WhoLoDancE (Whole-body interaction Learning for Dance Education, H2020, 2016-2019). WhoLoDancE has delivered a motion capture repository of dance motions, as well as developed and applied machine learning, mixed reality and other breakthrough technologies to dance learning, teaching and choreography, to investigate, preserve and innovate the European dance cultural heritage at the service of dance practitioners, teachers, researchers, choreographers and the interested public.

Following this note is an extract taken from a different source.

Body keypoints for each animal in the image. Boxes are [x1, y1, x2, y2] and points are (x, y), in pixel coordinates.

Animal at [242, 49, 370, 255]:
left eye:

Cardioproof (Proof of Concept of Model-based Cardiovascular Prediction, FP7, 2014-2017). Cardioproof’s focus has been the integration of multi-level mechanical models of the heart and intervention simulation models for improved clinical decision making. The results have been clinically validated by clinical partners and external stakeholders.

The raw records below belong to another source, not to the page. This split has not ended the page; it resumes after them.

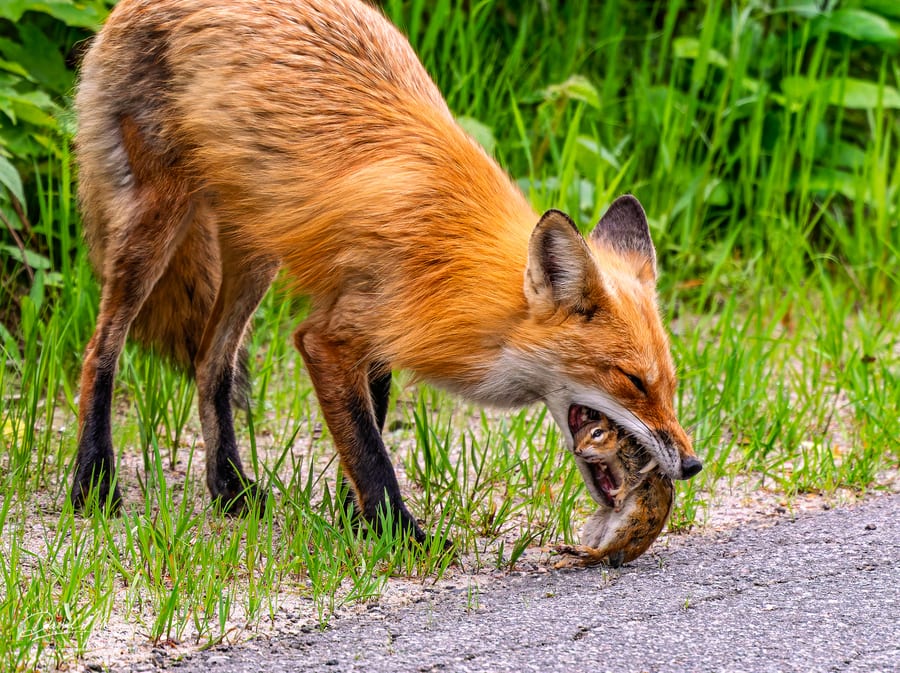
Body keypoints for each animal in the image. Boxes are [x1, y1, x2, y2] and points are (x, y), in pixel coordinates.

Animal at [70, 0, 701, 541]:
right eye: (633, 381)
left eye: (669, 385)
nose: (693, 464)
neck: (447, 257)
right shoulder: (329, 337)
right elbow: (372, 452)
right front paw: (402, 537)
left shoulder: (370, 331)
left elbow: (365, 426)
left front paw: (357, 522)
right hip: (157, 222)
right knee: (102, 348)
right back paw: (93, 481)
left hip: (258, 250)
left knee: (210, 362)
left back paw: (228, 487)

MD-PAEDIGREE (Model-Driven European Paediatric Digital Repository, FP7, 2013 – 2017). MD-PAEDIGREE aimed to support the clinical decision making through a big data multimodal repository of routine patients’ datasets, equipped with advanced data analytics tools and physiopathological models for better and personalised diagnosis and therapeutic approaches.
Avicenna (7FP, 2013-2015). Avicenna was a partnership between biomedical industry and academia for developing technology and standards for predictive computer simulations to contribute to validation methodologies, regulatory policy and networks.
Sim-e-Child (Grid-Enabled Platform for Simulations in Paediatric Cardiology – Toward the Personalized Virtual Child Heart, FP7, 2010-2012). Sim-e-Child developed a grid-enabled platform for large scale simulations in paediatric cardiology, providing a collaborative environment for constructing and validating multi-scale and personalised models of a growing heart and vessels.
Health-e-Child (A grid-enabled pan-Atlantic platform for large scale simulations in paediatric cardiology, FP7, 2006-2010). Health-e-Child developed a platform to integrate information from traditional and emerging sources to support personalised and preventative medicine as well as large-scale, data-based biomedical research and training. The platform collected data about paediatric heart conditions, brain tumours and arthritis.
Lynkeus coordinates the preparation of proposals addressing key areas of EU funding programmes:
Lynkeus proposals so far have been focussed on the development of privacy-enhancing technologies and digital platforms for data sharing, collaborative research and AI development, mostly applied to healthcare research and personalised care (in areas such as paediatrics, cardiology, diabetes, oncology, mental health and multimorbidity), but also XR, motion capture and similarity search applied in cultural heritage (particularly for dance, music, visual arts, gamified learning in special needs education), fashion, structural engineering and much more.